▸ Record set:
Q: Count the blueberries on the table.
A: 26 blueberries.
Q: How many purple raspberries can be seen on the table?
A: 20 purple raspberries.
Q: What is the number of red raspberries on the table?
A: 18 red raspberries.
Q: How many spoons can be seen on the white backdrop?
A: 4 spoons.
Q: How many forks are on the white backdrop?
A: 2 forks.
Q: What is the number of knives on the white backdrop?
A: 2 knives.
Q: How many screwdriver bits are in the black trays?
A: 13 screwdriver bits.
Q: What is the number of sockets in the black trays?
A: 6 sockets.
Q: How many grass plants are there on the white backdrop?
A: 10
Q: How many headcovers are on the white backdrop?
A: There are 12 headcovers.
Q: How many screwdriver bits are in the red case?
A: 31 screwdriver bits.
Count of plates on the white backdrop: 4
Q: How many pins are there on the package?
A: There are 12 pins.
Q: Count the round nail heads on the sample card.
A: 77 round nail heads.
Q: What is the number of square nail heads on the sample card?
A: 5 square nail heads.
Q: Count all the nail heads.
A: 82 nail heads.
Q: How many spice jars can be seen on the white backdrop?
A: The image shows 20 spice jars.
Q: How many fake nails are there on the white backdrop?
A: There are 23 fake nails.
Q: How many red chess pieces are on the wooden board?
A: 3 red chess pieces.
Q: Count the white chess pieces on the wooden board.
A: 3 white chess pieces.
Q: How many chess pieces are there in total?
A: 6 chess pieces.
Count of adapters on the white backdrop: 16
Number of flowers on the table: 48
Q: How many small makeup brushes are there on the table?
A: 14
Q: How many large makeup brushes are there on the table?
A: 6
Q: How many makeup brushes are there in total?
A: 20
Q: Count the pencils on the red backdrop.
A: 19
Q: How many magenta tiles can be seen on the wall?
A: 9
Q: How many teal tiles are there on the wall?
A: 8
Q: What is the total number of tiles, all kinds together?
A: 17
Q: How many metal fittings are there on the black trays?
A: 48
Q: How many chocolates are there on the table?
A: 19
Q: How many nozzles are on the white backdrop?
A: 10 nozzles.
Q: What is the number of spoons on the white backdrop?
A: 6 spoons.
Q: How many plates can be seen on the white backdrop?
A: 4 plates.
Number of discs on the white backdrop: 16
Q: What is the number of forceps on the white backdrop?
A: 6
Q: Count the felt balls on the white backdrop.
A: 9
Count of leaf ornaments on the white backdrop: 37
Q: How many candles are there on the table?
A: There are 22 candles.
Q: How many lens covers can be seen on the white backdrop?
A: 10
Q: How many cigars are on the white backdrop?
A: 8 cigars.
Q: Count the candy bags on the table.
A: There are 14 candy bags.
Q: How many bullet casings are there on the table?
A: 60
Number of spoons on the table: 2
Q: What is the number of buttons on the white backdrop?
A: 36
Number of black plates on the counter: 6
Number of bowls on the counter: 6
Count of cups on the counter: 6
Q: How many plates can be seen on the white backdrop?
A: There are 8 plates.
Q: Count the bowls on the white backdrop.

▸ Written exercise: Copy out the material above word for word, from the first line through the last, changing nothing.

▸ Solution to the exercise:
Q: Count the blueberries on the table.
A: 26 blueberries.
Q: How many purple raspberries can be seen on the table?
A: 20 purple raspberries.
Q: What is the number of red raspberries on the table?
A: 18 red raspberries.
Q: How many spoons can be seen on the white backdrop?
A: 4 spoons.
Q: How many forks are on the white backdrop?
A: 2 forks.
Q: What is the number of knives on the white backdrop?
A: 2 knives.
Q: How many screwdriver bits are in the black trays?
A: 13 screwdriver bits.
Q: What is the number of sockets in the black trays?
A: 6 sockets.
Q: How many grass plants are there on the white backdrop?
A: 10
Q: How many headcovers are on the white backdrop?
A: There are 12 headcovers.
Q: How many screwdriver bits are in the red case?
A: 31 screwdriver bits.
Count of plates on the white backdrop: 4
Q: How many pins are there on the package?
A: There are 12 pins.
Q: Count the round nail heads on the sample card.
A: 77 round nail heads.
Q: What is the number of square nail heads on the sample card?
A: 5 square nail heads.
Q: Count all the nail heads.
A: 82 nail heads.
Q: How many spice jars can be seen on the white backdrop?
A: The image shows 20 spice jars.
Q: How many fake nails are there on the white backdrop?
A: There are 23 fake nails.
Q: How many red chess pieces are on the wooden board?
A: 3 red chess pieces.
Q: Count the white chess pieces on the wooden board.
A: 3 white chess pieces.
Q: How many chess pieces are there in total?
A: 6 chess pieces.
Count of adapters on the white backdrop: 16
Number of flowers on the table: 48
Q: How many small makeup brushes are there on the table?
A: 14
Q: How many large makeup brushes are there on the table?
A: 6
Q: How many makeup brushes are there in total?
A: 20
Q: Count the pencils on the red backdrop.
A: 19
Q: How many magenta tiles can be seen on the wall?
A: 9
Q: How many teal tiles are there on the wall?
A: 8
Q: What is the total number of tiles, all kinds together?
A: 17
Q: How many metal fittings are there on the black trays?
A: 48
Q: How many chocolates are there on the table?
A: 19
Q: How many nozzles are on the white backdrop?
A: 10 nozzles.
Q: What is the number of spoons on the white backdrop?
A: 6 spoons.
Q: How many plates can be seen on the white backdrop?
A: 4 plates.
Number of discs on the white backdrop: 16
Q: What is the number of forceps on the white backdrop?
A: 6
Q: Count the felt balls on the white backdrop.
A: 9
Count of leaf ornaments on the white backdrop: 37
Q: How many candles are there on the table?
A: There are 22 candles.
Q: How many lens covers can be seen on the white backdrop?
A: 10
Q: How many cigars are on the white backdrop?
A: 8 cigars.
Q: Count the candy bags on the table.
A: There are 14 candy bags.
Q: How many bullet casings are there on the table?
A: 60
Number of spoons on the table: 2
Q: What is the number of buttons on the white backdrop?
A: 36
Number of black plates on the counter: 6
Number of bowls on the counter: 6
Count of cups on the counter: 6
Q: How many plates can be seen on the white backdrop?
A: There are 8 plates.
Q: Count the bowls on the white backdrop.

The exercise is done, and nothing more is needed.